In DVDs/Films on 03/21/2009 at 5:50 am

paretrapIn light of Natasha Richardson’s untimely passing, I decided to highlight one of her films.

Why 1998′s The Parent Trap (Special Edition)? Because I have seen it approximately 15 times–give or take.

It’s one of my daughter’s favorite movies, it’s Lindsey Lohan’s best work (tough to hit your career peak in grade school), and Richardson is absolutely luminous in her role as Dennis Quaid’s long lost love.

She’s playing second-fiddle to a 12-year-old (Lohan is freakishly incredible at playing the polar-opposite twins), and yet Richardson shines playing Elizabeth James, a beautiful English fashion designer who has lived with her father, her butler and only one of her daughters, since divorcing her husband over a lovers’ quarrel.

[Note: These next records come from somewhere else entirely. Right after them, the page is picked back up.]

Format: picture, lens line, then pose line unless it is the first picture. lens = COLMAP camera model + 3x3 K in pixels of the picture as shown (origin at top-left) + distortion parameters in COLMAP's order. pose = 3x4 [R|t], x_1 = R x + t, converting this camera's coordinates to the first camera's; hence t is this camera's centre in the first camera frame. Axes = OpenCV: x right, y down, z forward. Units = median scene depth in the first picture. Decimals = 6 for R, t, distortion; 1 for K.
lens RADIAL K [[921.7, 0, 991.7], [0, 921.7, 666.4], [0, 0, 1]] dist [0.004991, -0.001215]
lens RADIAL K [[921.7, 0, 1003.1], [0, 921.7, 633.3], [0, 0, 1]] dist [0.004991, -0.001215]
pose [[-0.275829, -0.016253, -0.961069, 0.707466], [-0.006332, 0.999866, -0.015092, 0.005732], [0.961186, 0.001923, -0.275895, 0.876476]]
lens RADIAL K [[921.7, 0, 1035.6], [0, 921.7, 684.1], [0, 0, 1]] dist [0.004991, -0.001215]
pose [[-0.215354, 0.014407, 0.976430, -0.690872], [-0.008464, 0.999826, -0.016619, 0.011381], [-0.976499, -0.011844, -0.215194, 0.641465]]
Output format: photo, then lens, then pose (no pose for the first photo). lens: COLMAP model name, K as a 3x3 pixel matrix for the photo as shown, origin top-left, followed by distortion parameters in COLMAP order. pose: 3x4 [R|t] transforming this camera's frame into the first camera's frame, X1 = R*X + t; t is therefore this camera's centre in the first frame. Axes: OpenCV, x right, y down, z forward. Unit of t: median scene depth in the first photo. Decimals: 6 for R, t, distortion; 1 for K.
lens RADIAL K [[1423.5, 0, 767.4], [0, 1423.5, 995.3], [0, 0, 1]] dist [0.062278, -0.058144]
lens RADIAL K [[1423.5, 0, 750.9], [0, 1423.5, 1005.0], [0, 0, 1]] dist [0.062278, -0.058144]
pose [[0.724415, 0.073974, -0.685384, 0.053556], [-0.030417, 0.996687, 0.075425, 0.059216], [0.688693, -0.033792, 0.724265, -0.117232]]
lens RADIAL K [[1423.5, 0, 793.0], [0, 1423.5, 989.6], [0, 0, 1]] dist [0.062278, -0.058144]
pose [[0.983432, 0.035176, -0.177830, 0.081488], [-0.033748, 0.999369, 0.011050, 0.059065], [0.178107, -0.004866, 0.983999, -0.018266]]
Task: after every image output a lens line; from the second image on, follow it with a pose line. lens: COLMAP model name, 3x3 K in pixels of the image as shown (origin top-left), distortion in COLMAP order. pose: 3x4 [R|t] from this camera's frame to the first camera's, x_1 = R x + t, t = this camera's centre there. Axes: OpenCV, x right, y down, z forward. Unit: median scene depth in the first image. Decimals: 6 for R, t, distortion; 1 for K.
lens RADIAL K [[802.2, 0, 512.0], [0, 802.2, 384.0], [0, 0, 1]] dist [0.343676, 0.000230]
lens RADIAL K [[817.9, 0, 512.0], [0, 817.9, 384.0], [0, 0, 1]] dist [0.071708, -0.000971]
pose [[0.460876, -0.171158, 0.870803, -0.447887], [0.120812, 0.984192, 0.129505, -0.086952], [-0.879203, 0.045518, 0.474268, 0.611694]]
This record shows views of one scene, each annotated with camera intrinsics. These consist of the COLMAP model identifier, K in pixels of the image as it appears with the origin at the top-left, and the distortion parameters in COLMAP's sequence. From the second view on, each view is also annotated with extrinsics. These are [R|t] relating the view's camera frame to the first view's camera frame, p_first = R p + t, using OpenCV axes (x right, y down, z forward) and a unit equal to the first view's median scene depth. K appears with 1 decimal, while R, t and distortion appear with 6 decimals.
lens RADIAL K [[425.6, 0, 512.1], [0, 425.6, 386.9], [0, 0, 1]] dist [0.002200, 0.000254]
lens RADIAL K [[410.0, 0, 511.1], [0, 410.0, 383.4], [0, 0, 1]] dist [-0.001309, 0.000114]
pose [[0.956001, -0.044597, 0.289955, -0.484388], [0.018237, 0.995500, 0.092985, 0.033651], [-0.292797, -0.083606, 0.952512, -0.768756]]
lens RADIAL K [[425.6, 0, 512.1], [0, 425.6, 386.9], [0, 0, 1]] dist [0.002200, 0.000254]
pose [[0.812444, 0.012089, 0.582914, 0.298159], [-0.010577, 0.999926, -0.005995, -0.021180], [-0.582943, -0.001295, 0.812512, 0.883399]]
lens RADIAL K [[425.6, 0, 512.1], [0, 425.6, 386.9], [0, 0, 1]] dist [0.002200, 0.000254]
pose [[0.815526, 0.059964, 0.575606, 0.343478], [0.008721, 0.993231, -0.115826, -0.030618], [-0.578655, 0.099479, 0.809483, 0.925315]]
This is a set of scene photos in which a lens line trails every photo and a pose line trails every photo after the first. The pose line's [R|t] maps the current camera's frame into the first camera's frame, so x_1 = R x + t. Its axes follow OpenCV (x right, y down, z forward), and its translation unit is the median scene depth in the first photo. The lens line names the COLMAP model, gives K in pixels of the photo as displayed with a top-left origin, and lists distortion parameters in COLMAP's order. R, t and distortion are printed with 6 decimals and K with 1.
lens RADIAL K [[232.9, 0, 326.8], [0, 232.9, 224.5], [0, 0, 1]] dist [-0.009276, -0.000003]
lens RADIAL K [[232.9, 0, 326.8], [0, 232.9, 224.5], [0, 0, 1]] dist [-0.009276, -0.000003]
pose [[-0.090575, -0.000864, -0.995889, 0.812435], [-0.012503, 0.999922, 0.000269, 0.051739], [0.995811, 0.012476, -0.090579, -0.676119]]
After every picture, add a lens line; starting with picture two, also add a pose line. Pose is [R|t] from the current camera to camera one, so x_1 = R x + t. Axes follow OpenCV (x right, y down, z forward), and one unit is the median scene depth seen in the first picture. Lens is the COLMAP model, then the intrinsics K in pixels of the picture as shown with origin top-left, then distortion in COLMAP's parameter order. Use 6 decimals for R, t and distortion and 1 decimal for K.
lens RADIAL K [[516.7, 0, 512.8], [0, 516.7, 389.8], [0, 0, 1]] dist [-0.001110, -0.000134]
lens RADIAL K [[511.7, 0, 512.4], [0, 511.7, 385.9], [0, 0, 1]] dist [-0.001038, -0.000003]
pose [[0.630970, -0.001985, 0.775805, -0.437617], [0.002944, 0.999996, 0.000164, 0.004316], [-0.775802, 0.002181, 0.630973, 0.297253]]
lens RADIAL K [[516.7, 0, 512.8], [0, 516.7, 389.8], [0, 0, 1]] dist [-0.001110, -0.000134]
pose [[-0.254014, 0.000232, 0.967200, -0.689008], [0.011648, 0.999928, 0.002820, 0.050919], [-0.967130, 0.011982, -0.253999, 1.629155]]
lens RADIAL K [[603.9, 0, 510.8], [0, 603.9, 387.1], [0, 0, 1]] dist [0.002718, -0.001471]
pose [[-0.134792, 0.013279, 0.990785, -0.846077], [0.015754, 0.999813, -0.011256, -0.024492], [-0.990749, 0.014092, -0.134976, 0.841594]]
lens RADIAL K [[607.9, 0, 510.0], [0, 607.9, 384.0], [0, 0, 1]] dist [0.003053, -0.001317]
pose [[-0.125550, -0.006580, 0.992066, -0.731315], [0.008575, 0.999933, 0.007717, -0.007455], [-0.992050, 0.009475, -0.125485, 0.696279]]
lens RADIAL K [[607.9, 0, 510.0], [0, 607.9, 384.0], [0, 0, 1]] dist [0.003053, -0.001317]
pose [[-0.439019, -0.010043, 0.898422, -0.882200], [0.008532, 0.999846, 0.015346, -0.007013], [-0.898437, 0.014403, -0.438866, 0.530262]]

Elizabeth isn’t a very complex character–it’s a Disney movie, after all–but when she ditches her high class suits for country duds (much like her counterpart Maureen O’Hara in the 1961 original) viewers can’t help but fall in love with her just like Quaid’s adorable bachelor Nick Parker. (BTDubs, Quaid’s cute as a button, but he’ll never hold a candle to Brian Kieth–that’s all I’m sayin’.)

Every time I see Nick and Elizabeth lock eyes in the wine cellar, my heart skips a beat. Her radiant face is the perfect canvas for the emotion of the moment, and when she tears up, I tear up too.

Every stinking time.

Is it Oscar-worthy? Hardly–and don’t worry, because no one in 1998 thought it was either. But it’s a great little romance every fan of the original should see. (Just don’t say I didn’t warn you: There will be no “Let’s Get Together Yeah, Yeah, Yeah” song and dance.)

Richardson, of course, earned praise for many other more important roles (like Sally Bowles on Broadway’s Caberet, for which she won a Tony); but still, I like Elizabeth James. Elizabeth is good and kind and has just a tiny streak of sass, and I would imagine that Richardson did too.